Records shown Block Start
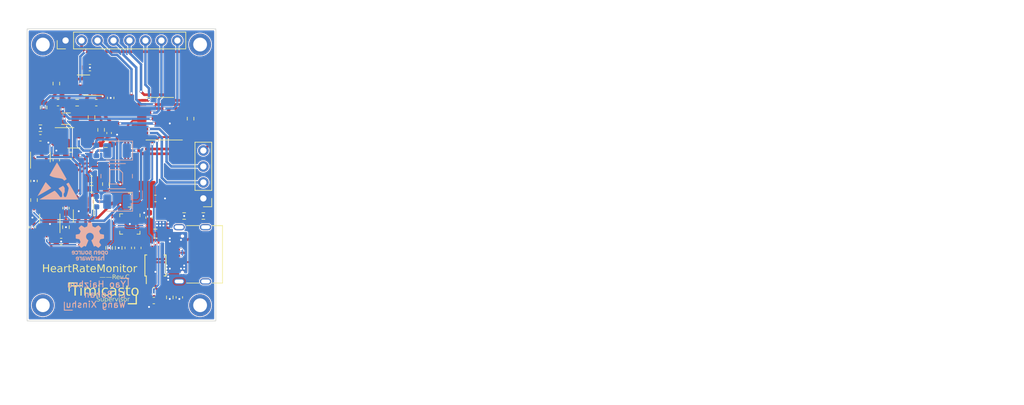
<source format=kicad_pcb>
(kicad_pcb (version 20230410) (generator pcbnew)

  (general
    (thickness 1.555)
  )

  (paper "A4")
  (title_block
    (title "HeartRateMonitor")
    (date "2023-05-05")
    (rev "C")
    (company "Yao Haizhou")
    (comment 1 "Not for critical use")
    (comment 2 "Use at your own risk")
    (comment 3 "SPDX License: CERN-OHL-P-2.0")
  )

  (layers
    (0 "F.Cu" signal)
    (31 "B.Cu" signal)
    (32 "B.Adhes" user "B.Adhesive")
    (33 "F.Adhes" user "F.Adhesive")
    (34 "B.Paste" user)
    (35 "F.Paste" user)
    (36 "B.SilkS" user "B.Silkscreen")
    (37 "F.SilkS" user "F.Silkscreen")
    (38 "B.Mask" user)
    (39 "F.Mask" user)
    (40 "Dwgs.User" user "User.Drawings")
    (41 "Cmts.User" user "User.Comments")
    (42 "Eco1.User" user "User.Eco1")
    (43 "Eco2.User" user "User.Eco2")
    (44 "Edge.Cuts" user)
    (45 "Margin" user)
    (46 "B.CrtYd" user "B.Courtyard")
    (47 "F.CrtYd" user "F.Courtyard")
    (48 "B.Fab" user)
    (49 "F.Fab" user)
    (50 "User.1" user)
    (51 "User.2" user)
    (52 "User.3" user)
    (53 "User.4" user)
    (54 "User.5" user)
    (55 "User.6" user)
    (56 "User.7" user)
    (57 "User.8" user)
    (58 "User.9" user)
  )

  (setup
    (stackup
      (layer "F.SilkS" (type "Top Silk Screen"))
      (layer "F.Paste" (type "Top Solder Paste"))
      (layer "F.Mask" (type "Top Solder Mask") (thickness 0.01))
      (layer "F.Cu" (type "copper") (thickness 0.035))
      (layer "dielectric 1" (type "core") (thickness 1.465) (material "FR4") (epsilon_r 4.5) (loss_tangent 0.02))
      (layer "B.Cu" (type "copper") (thickness 0.035))
      (layer "B.Mask" (type "Bottom Solder Mask") (thickness 0.01))
      (layer "B.Paste" (type "Bottom Solder Paste"))
      (layer "B.SilkS" (type "Bottom Silk Screen"))
      (copper_finish "None")
      (dielectric_constraints no)
    )
    (pad_to_mask_clearance 0)
    (pcbplotparams
      (layerselection 0x00410fc_ffffffff)
      (plot_on_all_layers_selection 0x0000000_00000000)
      (disableapertmacros false)
      (usegerberextensions false)
      (usegerberattributes true)
      (usegerberadvancedattributes true)
      (creategerberjobfile true)
      (dashed_line_dash_ratio 12.000000)
      (dashed_line_gap_ratio 3.000000)
      (svgprecision 4)
      (plotframeref false)
      (viasonmask false)
      (mode 1)
      (useauxorigin false)
      (hpglpennumber 1)
      (hpglpenspeed 20)
      (hpglpendiameter 15.000000)
      (pdf_front_fp_property_popups true)
      (pdf_back_fp_property_popups true)
      (dxfpolygonmode true)
      (dxfimperialunits true)
      (dxfusepcbnewfont true)
      (psnegative false)
      (psa4output false)
      (plotreference true)
      (plotvalue true)
      (plotinvisibletext false)
      (sketchpadsonfab false)
      (subtractmaskfromsilk false)
      (outputformat 4)
      (mirror false)
      (drillshape 0)
      (scaleselection 1)
      (outputdirectory "PDF/")
    )
  )

  (net 0 "")
  (net 1 "GND")
  (net 2 "+3V3")
  (net 3 "/SCR_SCK")
  (net 4 "/SCR_DATA")
  (net 5 "Net-(C21-Pad2)")
  (net 6 "Net-(U2B-+)")
  (net 7 "/SCR_BLK")
  (net 8 "Net-(J1-SHIELD)")
  (net 9 "unconnected-(U9-ADDR-Pad10)")
  (net 10 "unconnected-(U4-PB0{slash}PB1{slash}PB2{slash}PA8-Pad15)")
  (net 11 "unconnected-(U3-PG-Pad4)")
  (net 12 "Net-(D1-K)")
  (net 13 "unconnected-(U3-DEF-Pad8)")
  (net 14 "unconnected-(U1-~{RTS}-Pad4)")
  (net 15 "unconnected-(U1-~{CTS}-Pad5)")
  (net 16 "unconnected-(U1-TNOW-Pad6)")
  (net 17 "Net-(U9-EXT_CAP)")
  (net 18 "Net-(U5-C1-)")
  (net 19 "Net-(U5-C1+)")
  (net 20 "Net-(U4-NRST)")
  (net 21 "Net-(U3-SS)")
  (net 22 "Net-(U3-FB)")
  (net 23 "Net-(F1-Pad1)")
  (net 24 "Net-(J1-CC1)")
  (net 25 "Net-(U1-UD+)")
  (net 26 "Net-(U1-UD-)")
  (net 27 "unconnected-(J1-SBU1-PadA8)")
  (net 28 "Net-(J1-CC2)")
  (net 29 "unconnected-(J1-SBU2-PadB8)")
  (net 30 "Net-(U1-V3)")
  (net 31 "Net-(L1-Pad1)")
  (net 32 "Net-(J2-Pin_3)")
  (net 33 "Net-(J2-Pin_2)")
  (net 34 "Net-(D3-K)")
  (net 35 "Net-(D3-A)")
  (net 36 "Net-(D2-K)")
  (net 37 "Net-(D2-A)")
  (net 38 "Net-(C17-Pad1)")
  (net 39 "Net-(C15-Pad1)")
  (net 40 "/SCR_RES")
  (net 41 "/SCR_DC")
  (net 42 "/SCR_CS")
  (net 43 "/RAW_PH")
  (net 44 "/MCU_TX")
  (net 45 "/MCU_RX")
  (net 46 "/LOW_PH")
  (net 47 "/HIGH_PH")
  (net 48 "/DIGIPOT_SDA")
  (net 49 "/DIGIPOT_SCL")
  (net 50 "/DIGIPOT_A")
  (net 51 "/AMP_PH")
  (net 52 "-3V3")
  (net 53 "+5V")
  (net 54 "Net-(U2A-+)")
  (net 55 "Net-(U6A-+)")
  (net 56 "Net-(U6B-+)")
  (net 57 "Net-(U2A--)")
  (net 58 "Net-(U2B--)")

  (footprint "Package_SO:VSSOP-8_3.0x3.0mm_P0.65mm" (layer "F.Cu") (at 28.206 32.9585 180))

  (footprint "Resistor_SMD:R_0603_1608Metric" (layer "F.Cu") (at 27.19 35.7525))

  (footprint "Capacitor_SMD:C_0603_1608Metric" (layer "F.Cu") (at 29.222 30.1645))

  (footprint "Capacitor_SMD:C_0603_1608Metric" (layer "F.Cu") (at 43.446 66.7405 -90))

  (footprint "Package_SO:MSOP-10_3x3mm_P0.5mm" (layer "F.Cu") (at 39.636 61.6605 90))

  (footprint "Capacitor_SMD:C_0603_1608Metric" (layer "F.Cu") (at 25.412 52.5295 90))

  (footprint "Resistor_SMD:R_0603_1608Metric" (layer "F.Cu") (at 20.332 51.2465 -90))

  (footprint "Package_SO:TSSOP-20_4.4x6.5mm_P0.65mm" (layer "F.Cu") (at 40.3295 38.3035 180))

  (footprint "Inductor_SMD:L_1008_2520Metric" (layer "F.Cu") (at 35.572 51.2465 180))

  (footprint "Capacitor_SMD:C_0603_1608Metric" (layer "F.Cu") (at 38.62 54.0405 90))

  (footprint "Capacitor_SMD:C_1206_3216Metric" (layer "F.Cu") (at 25.412 38.2925))

  (footprint "FP:M2-MountingHole" (layer "F.Cu") (at 21.74 67.9925))

  (footprint "Capacitor_SMD:C_0603_1608Metric" (layer "F.Cu") (at 26.174 44.1345 180))

  (footprint "Resistor_SMD:R_0603_1608Metric" (layer "F.Cu") (at 32.27 58.8665 -90))

  (footprint "Capacitor_SMD:C_0603_1608Metric" (layer "F.Cu") (at 36.842 58.8665 -90))

  (footprint "Capacitor_SMD:C_0603_1608Metric" (layer "F.Cu") (at 39.382 67.2485 180))

  (footprint "Capacitor_SMD:C_0603_1608Metric" (layer "F.Cu") (at 39.382 65.7245))

  (footprint "Resistor_SMD:R_0603_1608Metric" (layer "F.Cu") (at 33.794 58.8665 90))

  (footprint "Resistor_SMD:R_0603_1608Metric" (layer "F.Cu") (at 31.762 42.3565))

  (footprint "Capacitor_SMD:C_0603_1608Metric" (layer "F.Cu") (at 29.476 47.9445))

  (footprint "Resistor_SMD:R_0603_1608Metric" (layer "F.Cu") (at 29.476 38.0385 90))

  (footprint "Capacitor_SMD:C_0402_1005Metric" (layer "F.Cu") (at 32.27 40.5785 -90))

  (footprint "Capacitor_SMD:C_0603_1608Metric" (layer "F.Cu") (at 21.348 41.3405))

  (footprint "Capacitor_SMD:C_0603_1608Metric" (layer "F.Cu") (at 24.142 35.7525))

  (footprint "Connector_PinHeader_2.54mm:PinHeader_1x04_P2.54mm_Vertical" (layer "F.Cu") (at 47.256 50.9825 180))

  (footprint "Capacitor_SMD:C_0603_1608Metric" (layer "F.Cu") (at 23.888 44.8965 90))

  (footprint "Resistor_SMD:R_0603_1608Metric" (layer "F.Cu") (at 31.762 48.7065 -90))

  (footprint "Resistor_SMD:R_0603_1608Metric" (layer "F.Cu") (at 21.348 39.8165 180))

  (footprint "Resistor_SMD:R_0603_1608Metric" (layer "F.Cu") (at 23.888 32.7045 90))

  (footprint "Package_TO_SOT_SMD:SOT-23-5" (layer "F.Cu") (at 21.348 44.3885 90))

  (footprint "Package_DFN_QFN:VQFN-16-1EP_3x3mm_P0.5mm_EP1.68x1.68mm" (layer "F.Cu") (at 35.572 55.0565 -90))

  (footprint "FP:M2-MountingHole" (layer "F.Cu") (at 21.74 26.4925))

  (footprint "Connector_PinHeader_2.54mm:PinHeader_1x08_P2.54mm_Vertical" (layer "F.Cu") (at 25.35 25.8465 90))

  (footprint "Resistor_SMD:R_0603_1608Metric" (layer "F.Cu") (at 44.208 53.7865 180))

  (footprint "Capacitor_SMD:C_0603_1608Metric" (layer "F.Cu") (at 32.524 34.9905 -90))

  (footprint "Fuse:Fuse_0805_2012Metric" (layer "F.Cu") (at 39.636 56.5805 180))

  (footprint "Resistor_SMD:R_0603_1608Metric" (layer "F.Cu") (at 47.256 53.7865))

  (footprint "Package_SO:VSSOP-8_3.0x3.0mm_P0.65mm" (layer "F.Cu") (at 28.206 53.7865 -90))

  (footprint "FP:TYPE-C-SMD_HX-TYPE-C-16PIN" (layer "F.Cu") (at 45.224 59.8825 90))

  (footprint "Package_SO:VSSOP-8_3.0x3.0mm_P0.65mm" (layer "F.Cu") (at 26.682 41.3405))

  (footprint "Capacitor_SMD:C_0603_1608Metric" (layer "F.Cu") (at 30.238 35.7525))

  (footprint "Resistor_SMD:R_0603_1608Metric" (layer "F.Cu") (at 21.856 36.5145 90))

  (footprint "Capacitor_SMD:C_0603_1608Metric" (layer "F.Cu") (at 20.332 48.2115 -90))

  (footprint "Resistor_SMD:R_0603_1608Metric" (layer "F.Cu") (at 25.412 55.5645 -90))

  (footprint "FP:M2-MountingHole" (layer "F.Cu") (at 46.74 26.4925))

  (footprint "Capacitor_SMD:C_0603_1608Metric" (layer "F.Cu") (at 20.078 55.5645 -90))

  (footprint "Resistor_SMD:R_0603_1608Metric" (layer "F.Cu") (at 45.224 38.2925 -90))

  (footprint "Capacitor_SMD:C_0603_1608Metric" (layer "F.Cu") (at 35.318 58.8665 -90))

  (footprint "Resistor_SMD:R_0603_1608Metric" (layer "F.Cu") (at 41.922 66.7405 90))

  (footprint "FP:M2-MountingHole" (layer "F.Cu") (at 46.74 67.9925))

  (footprint "Capacitor_SMD:C_0603_1608Metric" (layer "F.Cu") (at 39.636 50.9925))

  (footprint "Resistor_SMD:R_0603_1608Metric" (layer "F.Cu") (at 31 40.0705 -90))

  (footprint "Package_CSP:LFCSP-WD-10-1EP_3x3mm_P0.5mm_EP1.64x2.38mm" (layer "F.Cu") (at 22.844 54.9585 90))

  (footprint "Capacitor_SMD:C_0603_1608Metric" locked (layer "F.Cu")
    (tstamp feba47ef-bdea-4e00-9bf9-e57ecda3111a)
    (at 24.65 57.8505)
    (descr "Capacitor SMD 0603 (1608 Metric), square (rectangular) end terminal, IPC_7351 nominal, (Body size source: IPC-SM-782 page 76, https://www.pcb-3d.com/wordpress/wp-content/uploads/ipc-sm-782a_amendment_1_and_2.pdf), generated with kicad-footprint-generator")
    (tags "capacitor")
    (property "Sheetfile" "HeartRateMonitor.kicad_sch")
    (property "Sheetname" "")
    (property "ki_description" "Unpolarized capacitor, small symbol")
    (property "ki_keywords" "capacitor cap")
    (attr smd)
    (fp_text reference "C20" (at 0 -1.43) (layer "F.SilkS") hide (tstamp 0d463ea2-d8d9-4612-b6e3-034f8e8191d4)
      (effects (font (size 1 1) (thickness 0.15)))
    )
    (fp_text value "1uF" (at 0 1.43) (layer "F.Fab") (tstamp 4654304c-ba23-4725-bea7-8742e2fa5b5b)
      (effects (font (size 1 1) (thickness 0.15)))
    )
    (fp_line (start -0.14058 -0.51) (end 0.14058 -0.51)
      (stroke (width 0.12) (type solid)) (layer "F.SilkS") (tstamp 4745eed0-5f0a-4325-b0fd-ee17df40b87e))
    (fp_line (start -0.14058 0.51) (end 0.14058 0.51)
      (stroke (width 0.12) (type solid)) (layer "F.SilkS") (tstamp 230bbd93-05fa-40bd-8ae0-73160b6c9dae))
    (fp_line (start -1.48 -0.73) (end 1.48 -0.73)
      (stroke (width 0.05) (type solid)) (layer "F.CrtYd") (tstamp 893dc098-6f4f-4fcb-a32c-d8de91a20f86))
    (fp_line (start -1.48 0.73) (end -1.48 -0.73)
      (stroke (width 0.05) (type solid)) (layer "F.CrtYd") (tstamp e1a4b939-7309-460e-a48a-55863408c707))
    (fp_line (start 1.48 -0.73) (end 1.48 0.73)
      (stroke (width 0.05) (type solid)) (layer "F.CrtYd") (tstamp 9670bd68-5fe1-4f38-8728-d0f30f17737e))
    (fp_line (start 1.48 0.73) (end -1.48 0.73)
      (stroke (width 0.05) (type solid)) (layer "F.CrtYd") (tstamp 234e95c5-233c-4349-a08b-2b1843ddea84))
    (fp_line (start -0.8 -0
... [565194 chars truncated]
</source>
Records shown Block End
### Task statement
List all lines above in which the string "SilkS" appears.

### Exercise result
    (36 "B.SilkS" user "B.Silkscreen")
    (37 "F.SilkS" user "F.Silkscreen")
      (layer "F.SilkS" (type "Top Silk Screen"))
      (layer "B.SilkS" (type "Bottom Silk Screen"))
    (fp_text reference "C20" (at 0 -1.43) (layer "F.SilkS") hide (tstamp 0d463ea2-d8d9-4612-b6e3-034f8e8191d4)
      (stroke (width 0.12) (type solid)) (layer "F.SilkS") (tstamp 4745eed0-5f0a-4325-b0fd-ee17df40b87e))
      (stroke (width 0.12) (type solid)) (layer "F.SilkS") (tstamp 230bbd93-05fa-40bd-8ae0-73160b6c9dae))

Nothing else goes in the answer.